2. Em 19 de Junho de 2017 foi exarada sentença declarando a insolvência de S (…) Lda, a qual transitou em julgado.

3. A devedora exercia com actividade principal a exploração de posto de combustível, CAE (…) , e como actividade secundária a exploração de café e restaurante.

4. As instalações da sede da insolvente onde funcionava o café e o restaurante “(…)” estão a ser explorados pela sociedade I (…), Lda, cujo único sócio é A (…) filho dos insolventes.

5. Em 06.01.2017 foi registada a transmissão das quotas da sociedade insolvente efectuada no dia 29 de Dezembro de 2016, por parte dos sócios da sociedade, A (…) e L (…), a M (…), a qual ficou como gerente única.

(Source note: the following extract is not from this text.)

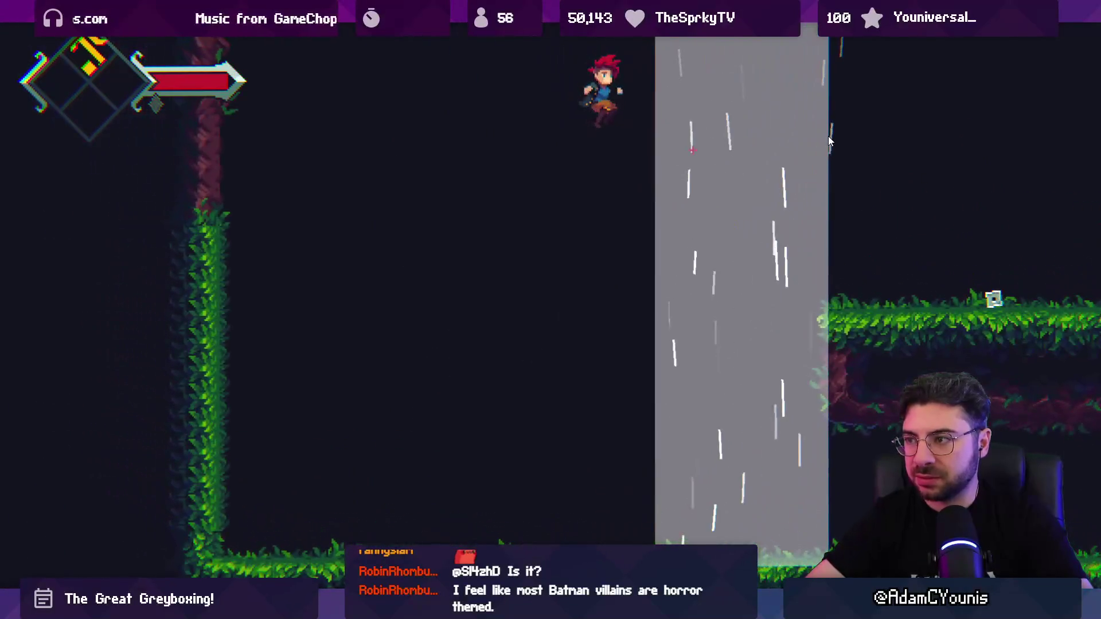
pyautogui.press('Right')
pyautogui.press('z')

6. Resulta da sentença de 19.06.2017 proferida nos autos principais, que: “3º Fixo a residência dos gerentes da insolvente, A (…) e L (…), na rua (…), (…).

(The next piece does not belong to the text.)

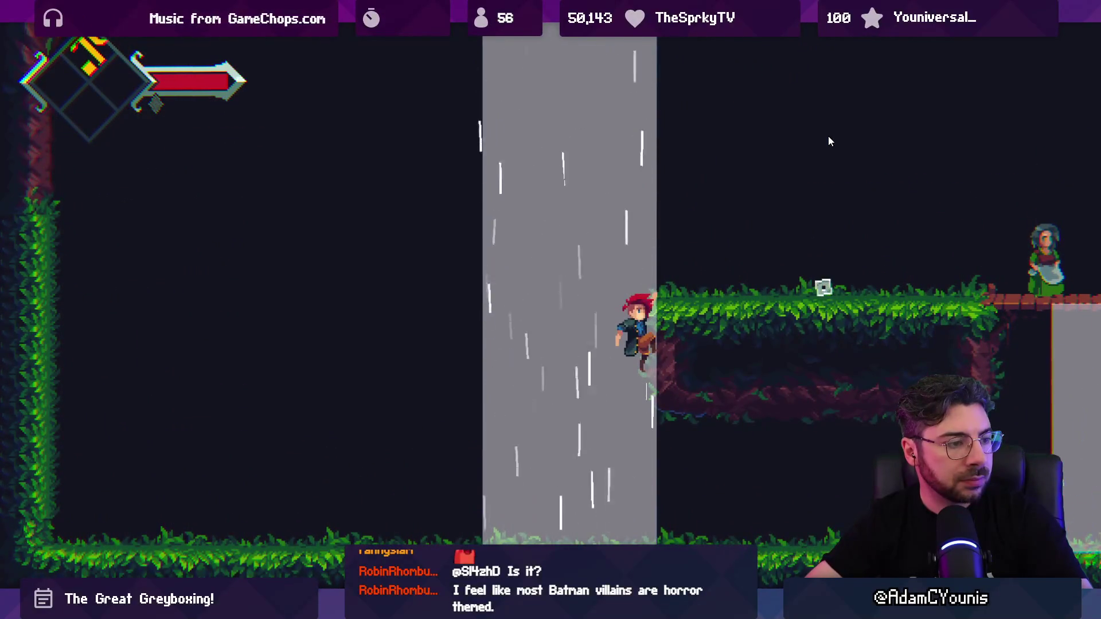
pyautogui.press('z')
pyautogui.press('Right')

7. O Administrador Judicial não teve acesso às declarações fiscais de rendimentos dos três últimos anos, nem a qualquer elemento da contabilidade da insolvente.

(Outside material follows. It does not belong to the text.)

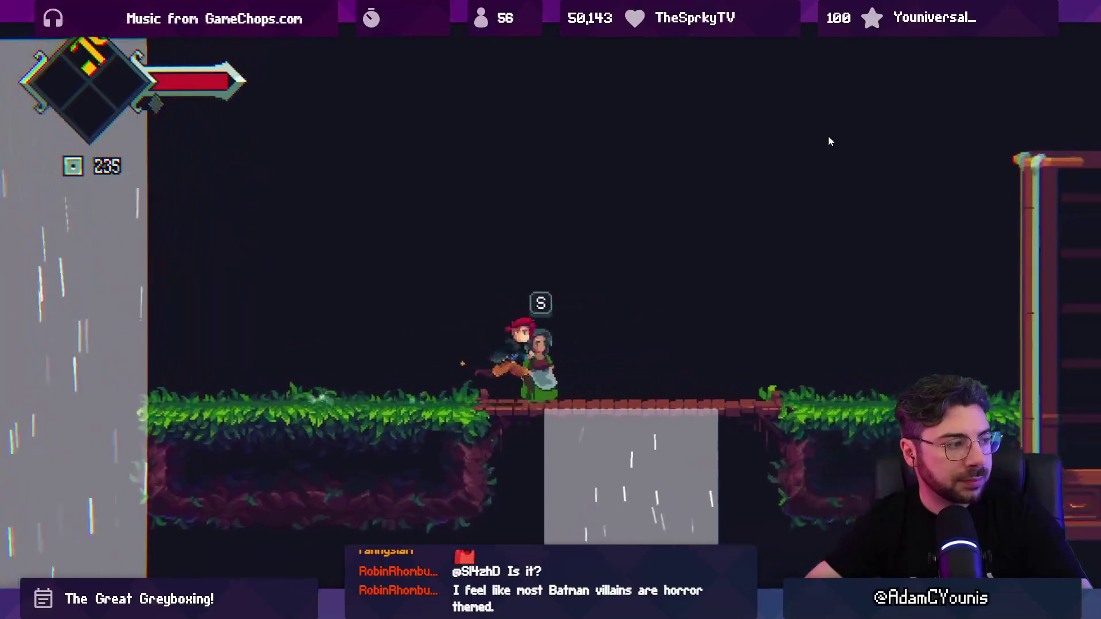
# Drop from the bridge into the waterfall and practise jumps and sword plunges inside it
pyautogui.press('z')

8. Os gerentes identificados na sentença não forneceram qualquer elemento da contabilidade da devedora.

9. De acordo com a certidão da Conservatória de Registo Automóvel junta a fls. 31 do Apenso D, encontra-se registada, em 29/12/2010, a transmissão da viatura de matrícula  (...), marca Peugeot por parte da sociedade insolvente a favor da sociedade I (…), Lda, sociedade da qual é único sócio é A (…), filho dos insolventes tendo tal viatura sido adquirida, em 20-06-2017, em leilão, à B (…)S.A. por C (…) por €2.832,96.

10. A devedora transmitiu, em 29.12.2016, uma viatura de matrícula  (...), marca Nissan, a favor da sociedade I (…), Lda, sociedade da qual é único sócio é A (…) filho dos insolventes.

11. A devedora transmitiu, em 29.12.2016, uma viatura matrícula  (...), marca Massey-Ferguson, a A (…), filho dos insolventes.

12. Tais negócios foram objecto de resolução a favor da massa insolvente, tendo sido notificados para o efeito, os requeridos, A (…) e L (…), I (…), Lda e A (…)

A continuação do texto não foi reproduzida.